## [取り組む課題]
#1 下にあるレインウェア紹介文から「首まわりには」で始まる段落を選び、主な内容を残したまま短く書き直してください。
#2 下のレインウェア紹介文の続きを、最後の文のあとから書いてください。

## [抽出テキスト]

首まわりには首の冷え対策として、吸水性が高く肌触りのよい起毛素材があてがわれています。ファスナーを全開に閉めても、口がファスナーにあたってひんやり不快になるような心配はありません。
各所に配置されたドローコードで調整も簡単
ジャケットの裾口には左右にドローコードを配置。風や雨の侵入を防ぎます。
パンツのウエストはゴムタイプ。前面の調整しやすい位置にドローコードが付いていて、サッと調節できます。
パンツの裾口もドローコードで締め付けが可能。前面の操作がしやすい位置に配置されているので、調整も簡単です。
オプションのリストバンドでさらに便利
袖口の絞りはベルクロ式。雨の侵入を防ぎます。
雨の中、腕を上に伸ばすようなシーンでは、袖口からツツーと水が伝ってくることも。そんなときにはオプションで販売されている「雨対策用リストバンド」が便利です。
袖口の上に重ねてベルクロで絞ればOK。屋久島登山など、長時間の雨が予想されるときに活躍します。
気になった点を聞いてみた
夏のアルプス縦走などでも使用できますか?
無雪期であることを前提に、アルプス縦走などでも必要十分なスペックはあると考えています。ただし、あくまでも富士山や屋久島など、はじめてレインウェアを購入・使用される方におすすめしています。
Amazonなどでは、ベルグテックEXの「Ⅴ(5)」と「Ⅵ(6)」が売られていますが、どんな違いがありますか?
「Ⅵ」が現行品で、「Ⅴ」の後継アイテムです。また、細かな設計・パターンなどの違いはありますが、使用生地や製品のスペックは大きく変わっておりません。

## [抽出データ]
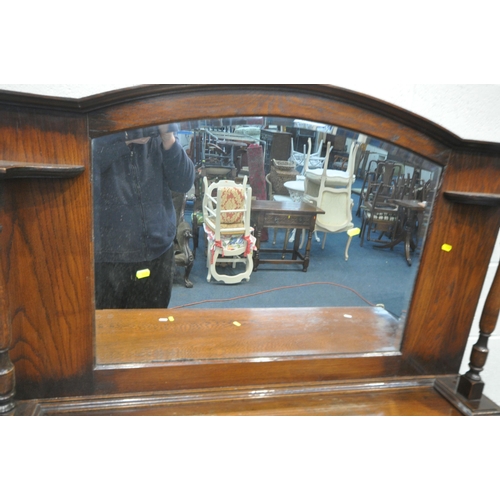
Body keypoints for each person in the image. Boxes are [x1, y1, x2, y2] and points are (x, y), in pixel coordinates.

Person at [93, 124, 195, 309]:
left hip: (159, 253)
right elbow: (86, 166)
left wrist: (168, 139)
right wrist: (124, 140)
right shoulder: (99, 132)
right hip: (110, 257)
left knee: (154, 327)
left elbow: (184, 182)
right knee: (110, 330)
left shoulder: (158, 136)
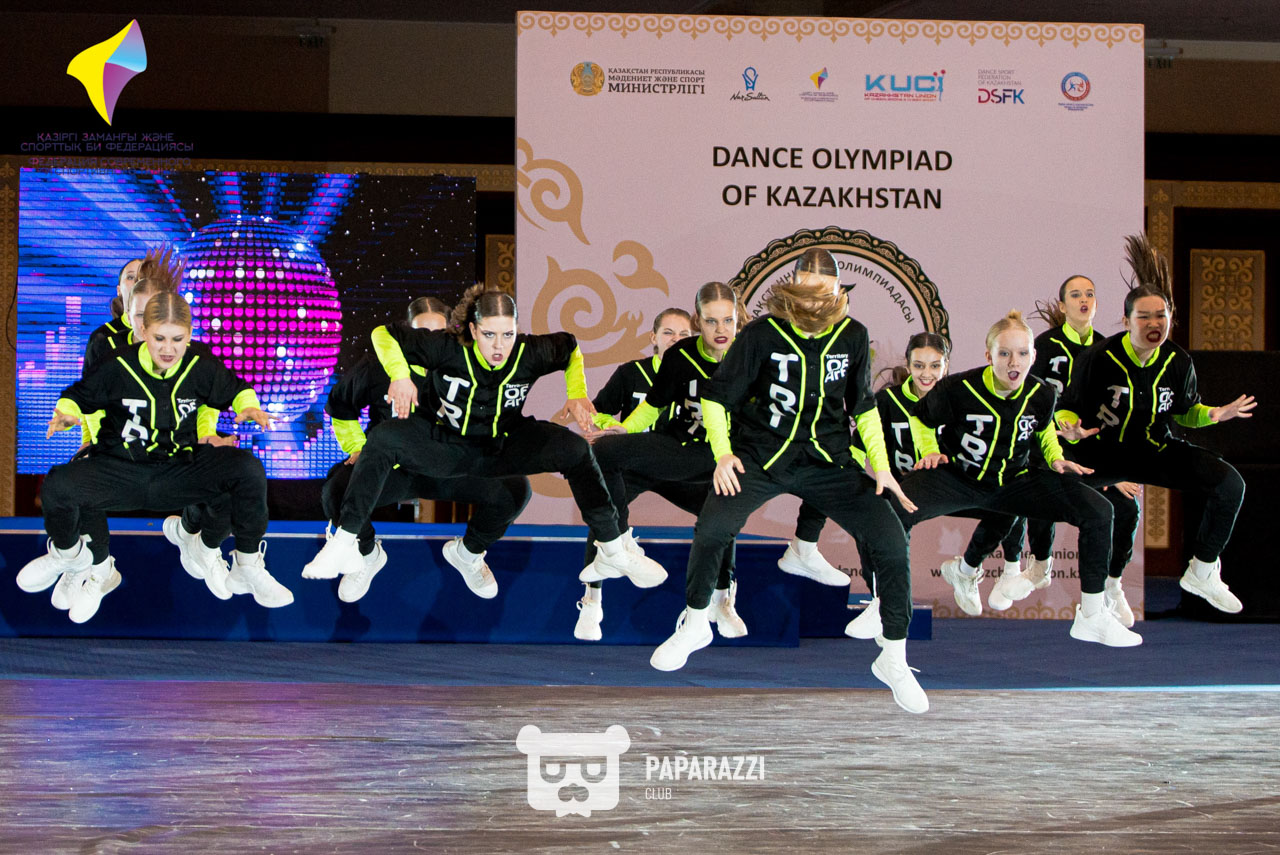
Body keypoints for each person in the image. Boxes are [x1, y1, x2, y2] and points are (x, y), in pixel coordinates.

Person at [648, 249, 928, 714]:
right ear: (793, 287)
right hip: (762, 456)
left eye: (825, 294)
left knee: (891, 540)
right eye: (807, 293)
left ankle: (893, 657)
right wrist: (723, 454)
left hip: (828, 461)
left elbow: (863, 406)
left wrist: (881, 466)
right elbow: (717, 398)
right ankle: (696, 621)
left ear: (838, 292)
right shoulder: (761, 333)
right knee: (714, 527)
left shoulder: (854, 335)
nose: (815, 303)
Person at [301, 286, 667, 593]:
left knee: (567, 454)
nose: (499, 345)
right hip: (428, 454)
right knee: (368, 455)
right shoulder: (431, 352)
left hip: (490, 450)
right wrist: (395, 381)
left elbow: (569, 347)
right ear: (473, 331)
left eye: (507, 334)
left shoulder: (523, 352)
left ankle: (611, 548)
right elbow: (372, 355)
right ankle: (353, 547)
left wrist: (577, 393)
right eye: (490, 334)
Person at [16, 292, 289, 622]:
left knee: (247, 470)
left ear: (189, 335)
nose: (168, 348)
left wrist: (249, 406)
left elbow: (236, 389)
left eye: (177, 339)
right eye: (160, 338)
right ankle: (70, 556)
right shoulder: (118, 364)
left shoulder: (199, 364)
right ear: (144, 331)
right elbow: (79, 396)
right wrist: (65, 413)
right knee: (58, 485)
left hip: (178, 470)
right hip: (121, 470)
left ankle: (245, 564)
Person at [895, 310, 1140, 648]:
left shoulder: (1041, 394)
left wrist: (1056, 458)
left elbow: (1044, 430)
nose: (1014, 361)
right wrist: (930, 450)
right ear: (989, 356)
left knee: (1099, 510)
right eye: (1005, 353)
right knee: (893, 508)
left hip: (1012, 483)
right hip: (958, 477)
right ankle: (885, 604)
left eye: (1022, 353)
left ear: (1033, 356)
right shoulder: (959, 387)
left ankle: (1092, 615)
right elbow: (921, 418)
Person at [1056, 234, 1255, 616]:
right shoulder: (1098, 358)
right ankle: (1037, 571)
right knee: (1040, 492)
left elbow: (1185, 412)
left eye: (1160, 316)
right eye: (1144, 316)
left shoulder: (1178, 362)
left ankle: (1202, 570)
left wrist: (1213, 414)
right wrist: (1071, 429)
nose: (1154, 323)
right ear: (1126, 320)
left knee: (1230, 484)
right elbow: (1067, 408)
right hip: (1101, 453)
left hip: (1155, 450)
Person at [320, 296, 532, 602]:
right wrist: (358, 447)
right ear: (406, 332)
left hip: (450, 467)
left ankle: (468, 554)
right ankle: (366, 554)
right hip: (394, 470)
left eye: (438, 333)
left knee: (515, 488)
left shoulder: (469, 364)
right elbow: (340, 406)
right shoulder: (378, 365)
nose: (428, 341)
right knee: (335, 492)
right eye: (420, 332)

## [回答一覧]
#1 首まわりには冷え対策として、吸水性が高く肌触りのよい起毛素材が使われています。そのため、ファスナーを一番上まで閉めても口元が冷たく不快になる心配はありません。

#2
長く使えるメンテナンス方法を教えてください!
下記のリンクにてメンテナンス方法や収納方法を紹介しています。より快適にご使用いただくためにも、定期的なメンテナンスが必要です。
“はじめての登山”を支える、まじめで頼もしい1着
日本の山は高温多湿で天候の変化が大きく、登山用レインウェアには多くの機能が求められます。ベルグテックEXはその要求を必要十分に満たしつつも、コスト面で限りなくハードルを下げてくれる1着。
・これから登山をはじめようと思っている方
・ときどき登山を楽しみたい方
・富士山、屋久島などの観光登山を考えている方
など、エントリーユーザーに自信をもっておすすめできるレインウェアです。ベルグテックEXで、登山のスタートを切ってみてはいかがでしょうか。
ベルグテックEXが気になった方はチェック!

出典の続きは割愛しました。